About 10 years ago I tried to visit The Museum of Childhood at Sudbury, Derbyshire. It was closed. This morning I finally achieved my ambition.
Sudbury Hall is owned by the National Trust and, as you can see in the pic, is the kind of place where you expect to encounter Mr Darcy plunging into a pool, or Mr Collins scuttling from his vicarage to dine with Lady Catherine. But first things first. The chancellor and I went straight to the tea room, where we had coffee. He had a slice of fruit cake and I defiantly ate a low fat yoghurt (more on the rigors of Dukan in a later blog). Afterwards we visited the museum.
A lot of time is inevitably spent shouting 'I had that exact same Cluedo set!' or sighing over dolly's tea services. I was particularly thrilled to see one of those cheap wooden dolls from Poland (above) that were common in the 60s. They were the kind of thing my sisters and I used to buy when fond relatives gave us a ten shilling note each. They came in a plastic bag and you couldn't really play with them, because the clothes were glued on and their big red shoes were just paint. Before long the arms broke from their sockets. Most exciting of all, their hair was made of cellulose! That's right: highly inflammable! At any moment the doll's head might burst into flames! This never happened.
There were a few surprising omissions. I didn't see Barbie or Action Man. Maybe this was a policy decision? More astonishing was the absence of Look & Learn from the 1970s bedroom. What, no Trigan Empire? No Wild Cat Wayne? The bookshelf (see pic) was a checklist of the girlhood classics: Polly Anna, Five Children and It, The Borrowers, The Box of Delights. I don't recall reading 52 Stories of Pluck, Peril and Romance for Girls by Alfred H Miles, mind you, but I will if someone gives me a copy. I read and greatly enjoyed A Toast Fag and Other Stories a few years back. My sons still like to quote bits of it. 'I'll settle your hash any day, you moon-faced cuckoo!'
But the museum is also very good on how recent the concept of a carefree childhood is. The life of the child labourer in the Industrial Revolution was vividly communicated. In one room there was a fireplace that children were invited to climb up inside, crawl along a tunnel and emerge in the fireplace at the opposite side of the room. (An assistant was on duty to say 'Not you, fatty,' to any adults expressing an interest.) There were also displays highlighting the lot of child labourers in other parts of the globe today; as well as the hidden burden shouldered by countless child carers in our own society.

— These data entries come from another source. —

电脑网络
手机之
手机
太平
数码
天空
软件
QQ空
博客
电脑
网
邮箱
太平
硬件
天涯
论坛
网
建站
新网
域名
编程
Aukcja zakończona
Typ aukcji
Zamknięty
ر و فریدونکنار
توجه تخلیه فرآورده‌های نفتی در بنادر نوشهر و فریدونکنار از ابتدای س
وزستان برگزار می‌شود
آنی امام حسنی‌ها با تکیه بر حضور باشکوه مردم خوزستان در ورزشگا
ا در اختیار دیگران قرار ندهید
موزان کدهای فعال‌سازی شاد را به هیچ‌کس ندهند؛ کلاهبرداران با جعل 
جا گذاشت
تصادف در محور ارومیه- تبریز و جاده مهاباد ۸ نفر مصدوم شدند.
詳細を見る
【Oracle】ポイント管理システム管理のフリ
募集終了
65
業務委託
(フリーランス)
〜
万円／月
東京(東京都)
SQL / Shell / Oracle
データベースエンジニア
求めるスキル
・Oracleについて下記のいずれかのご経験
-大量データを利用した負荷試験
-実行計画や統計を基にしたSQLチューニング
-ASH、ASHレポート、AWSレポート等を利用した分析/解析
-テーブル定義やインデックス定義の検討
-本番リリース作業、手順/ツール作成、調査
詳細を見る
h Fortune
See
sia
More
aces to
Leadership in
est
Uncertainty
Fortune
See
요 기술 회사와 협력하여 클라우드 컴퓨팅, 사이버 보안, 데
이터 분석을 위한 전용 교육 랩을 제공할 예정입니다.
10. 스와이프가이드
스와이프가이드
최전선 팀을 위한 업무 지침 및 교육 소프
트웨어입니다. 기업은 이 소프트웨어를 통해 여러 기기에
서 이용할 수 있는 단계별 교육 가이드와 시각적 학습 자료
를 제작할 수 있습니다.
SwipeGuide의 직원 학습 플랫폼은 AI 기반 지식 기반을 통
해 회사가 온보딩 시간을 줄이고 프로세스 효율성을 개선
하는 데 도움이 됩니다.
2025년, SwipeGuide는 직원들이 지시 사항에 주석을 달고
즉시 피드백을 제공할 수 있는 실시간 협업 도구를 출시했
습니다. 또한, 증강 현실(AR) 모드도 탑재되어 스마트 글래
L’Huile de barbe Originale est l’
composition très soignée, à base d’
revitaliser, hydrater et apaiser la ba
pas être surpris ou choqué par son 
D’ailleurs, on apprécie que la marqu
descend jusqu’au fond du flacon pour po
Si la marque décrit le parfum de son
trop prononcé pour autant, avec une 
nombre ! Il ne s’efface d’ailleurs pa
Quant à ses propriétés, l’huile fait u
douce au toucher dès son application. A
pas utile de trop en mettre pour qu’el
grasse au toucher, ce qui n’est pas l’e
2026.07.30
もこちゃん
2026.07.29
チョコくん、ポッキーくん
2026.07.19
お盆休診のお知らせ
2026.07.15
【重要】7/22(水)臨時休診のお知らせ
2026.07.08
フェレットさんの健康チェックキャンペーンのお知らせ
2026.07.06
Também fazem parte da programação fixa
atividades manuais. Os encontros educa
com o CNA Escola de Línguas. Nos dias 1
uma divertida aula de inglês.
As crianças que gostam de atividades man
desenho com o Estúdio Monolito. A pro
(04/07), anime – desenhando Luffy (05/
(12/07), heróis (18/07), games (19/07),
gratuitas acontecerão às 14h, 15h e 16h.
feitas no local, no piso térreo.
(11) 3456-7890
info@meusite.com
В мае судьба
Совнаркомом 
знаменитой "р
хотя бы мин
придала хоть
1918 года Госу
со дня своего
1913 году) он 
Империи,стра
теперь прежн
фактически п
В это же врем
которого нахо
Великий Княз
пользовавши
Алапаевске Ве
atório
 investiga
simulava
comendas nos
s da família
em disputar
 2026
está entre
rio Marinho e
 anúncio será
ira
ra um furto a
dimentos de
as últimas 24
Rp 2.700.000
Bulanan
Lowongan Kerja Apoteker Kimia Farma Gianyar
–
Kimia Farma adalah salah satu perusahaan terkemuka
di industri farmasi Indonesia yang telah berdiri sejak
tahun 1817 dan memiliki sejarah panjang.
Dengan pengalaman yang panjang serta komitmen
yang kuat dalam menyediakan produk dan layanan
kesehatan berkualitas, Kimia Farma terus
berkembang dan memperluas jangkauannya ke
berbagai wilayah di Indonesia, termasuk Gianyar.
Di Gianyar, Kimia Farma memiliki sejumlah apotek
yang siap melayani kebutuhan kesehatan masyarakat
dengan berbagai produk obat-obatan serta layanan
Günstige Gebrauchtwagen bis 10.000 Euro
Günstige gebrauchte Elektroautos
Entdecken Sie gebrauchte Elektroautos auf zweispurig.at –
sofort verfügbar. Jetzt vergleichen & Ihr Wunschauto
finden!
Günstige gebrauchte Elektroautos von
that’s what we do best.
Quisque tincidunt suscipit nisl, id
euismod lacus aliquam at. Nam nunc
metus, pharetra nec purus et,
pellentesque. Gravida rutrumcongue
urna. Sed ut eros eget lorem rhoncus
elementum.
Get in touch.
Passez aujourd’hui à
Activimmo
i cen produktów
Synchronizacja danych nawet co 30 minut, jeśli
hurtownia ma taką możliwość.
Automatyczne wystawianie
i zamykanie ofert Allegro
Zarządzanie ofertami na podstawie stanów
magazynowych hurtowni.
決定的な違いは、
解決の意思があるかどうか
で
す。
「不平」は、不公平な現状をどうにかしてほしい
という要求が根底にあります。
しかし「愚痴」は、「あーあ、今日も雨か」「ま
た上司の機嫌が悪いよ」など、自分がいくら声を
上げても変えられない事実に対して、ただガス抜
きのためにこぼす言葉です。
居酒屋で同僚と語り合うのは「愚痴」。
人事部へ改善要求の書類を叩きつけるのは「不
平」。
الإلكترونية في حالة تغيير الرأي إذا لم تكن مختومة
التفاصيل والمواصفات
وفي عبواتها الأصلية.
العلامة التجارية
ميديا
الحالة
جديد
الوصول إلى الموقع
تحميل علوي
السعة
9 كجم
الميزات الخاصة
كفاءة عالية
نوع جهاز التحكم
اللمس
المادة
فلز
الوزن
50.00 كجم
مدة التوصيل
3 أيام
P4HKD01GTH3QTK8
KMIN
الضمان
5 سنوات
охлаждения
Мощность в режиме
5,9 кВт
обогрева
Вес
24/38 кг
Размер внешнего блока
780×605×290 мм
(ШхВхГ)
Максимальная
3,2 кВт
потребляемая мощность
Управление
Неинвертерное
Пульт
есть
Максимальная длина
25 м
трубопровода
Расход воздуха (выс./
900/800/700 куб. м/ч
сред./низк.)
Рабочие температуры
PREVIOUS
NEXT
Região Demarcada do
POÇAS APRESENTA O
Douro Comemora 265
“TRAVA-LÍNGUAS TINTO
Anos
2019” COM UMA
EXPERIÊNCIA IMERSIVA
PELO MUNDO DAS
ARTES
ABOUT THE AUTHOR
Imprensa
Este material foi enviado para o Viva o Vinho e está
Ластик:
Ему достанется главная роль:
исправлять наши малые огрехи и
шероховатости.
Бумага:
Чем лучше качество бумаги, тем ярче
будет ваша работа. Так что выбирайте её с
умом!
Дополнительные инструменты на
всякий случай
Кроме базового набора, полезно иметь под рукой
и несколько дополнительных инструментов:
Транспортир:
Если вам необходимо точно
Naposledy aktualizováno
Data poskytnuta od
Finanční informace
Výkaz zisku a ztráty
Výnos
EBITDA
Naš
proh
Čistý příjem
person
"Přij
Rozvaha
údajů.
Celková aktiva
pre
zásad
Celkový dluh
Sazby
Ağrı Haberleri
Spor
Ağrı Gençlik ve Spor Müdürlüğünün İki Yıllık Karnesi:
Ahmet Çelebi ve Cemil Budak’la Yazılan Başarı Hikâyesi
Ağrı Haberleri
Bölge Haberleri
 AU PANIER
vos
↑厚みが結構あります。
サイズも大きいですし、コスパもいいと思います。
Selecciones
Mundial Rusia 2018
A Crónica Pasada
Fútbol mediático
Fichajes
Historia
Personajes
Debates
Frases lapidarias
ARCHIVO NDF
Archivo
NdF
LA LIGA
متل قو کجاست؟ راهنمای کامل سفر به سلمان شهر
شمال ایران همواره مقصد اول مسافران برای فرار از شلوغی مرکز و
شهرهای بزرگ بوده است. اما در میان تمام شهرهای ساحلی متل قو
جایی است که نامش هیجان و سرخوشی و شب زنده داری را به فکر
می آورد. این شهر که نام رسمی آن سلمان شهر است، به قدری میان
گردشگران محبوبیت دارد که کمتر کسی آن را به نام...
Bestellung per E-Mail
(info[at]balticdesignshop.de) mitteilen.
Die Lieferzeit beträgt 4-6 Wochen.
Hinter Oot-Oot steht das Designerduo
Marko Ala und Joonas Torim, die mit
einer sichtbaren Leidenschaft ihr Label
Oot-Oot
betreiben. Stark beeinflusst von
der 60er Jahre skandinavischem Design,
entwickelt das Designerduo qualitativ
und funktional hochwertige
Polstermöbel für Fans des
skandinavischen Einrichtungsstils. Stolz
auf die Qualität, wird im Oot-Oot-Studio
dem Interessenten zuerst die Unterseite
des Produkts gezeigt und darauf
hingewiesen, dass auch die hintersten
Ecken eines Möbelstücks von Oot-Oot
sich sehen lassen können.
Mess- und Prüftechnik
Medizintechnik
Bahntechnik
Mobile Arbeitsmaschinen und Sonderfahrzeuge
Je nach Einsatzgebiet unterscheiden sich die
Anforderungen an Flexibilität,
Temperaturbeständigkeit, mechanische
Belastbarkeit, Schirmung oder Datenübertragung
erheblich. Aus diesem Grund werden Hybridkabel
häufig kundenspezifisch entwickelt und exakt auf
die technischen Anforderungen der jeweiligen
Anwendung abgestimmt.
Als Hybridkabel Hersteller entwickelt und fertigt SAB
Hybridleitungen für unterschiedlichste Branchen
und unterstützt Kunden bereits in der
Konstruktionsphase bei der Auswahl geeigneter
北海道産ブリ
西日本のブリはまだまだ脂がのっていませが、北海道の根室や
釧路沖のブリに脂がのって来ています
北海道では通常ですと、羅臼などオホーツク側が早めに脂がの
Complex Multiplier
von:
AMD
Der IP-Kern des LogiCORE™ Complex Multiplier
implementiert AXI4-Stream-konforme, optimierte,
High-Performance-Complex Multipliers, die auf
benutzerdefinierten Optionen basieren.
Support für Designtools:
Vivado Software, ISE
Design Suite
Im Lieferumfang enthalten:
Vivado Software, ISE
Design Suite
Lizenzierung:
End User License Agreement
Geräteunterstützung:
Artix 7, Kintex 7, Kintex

After we'd been round the museum we took a stroll down to the ornamental lake. Colin Firth was nowhere to be seen, but I did hear my first chiff-chaff of the year. An inspiring outing. As you can see (below) I got the urge to create my own little museum of childhood in my study. Remember those Eastern Bloc teddies? Loop coming out of their head, coats as fuzzy as bus seats, dangerous glass eyes a baby could swallow and choke on? Ah, they don't make 'em like that any more.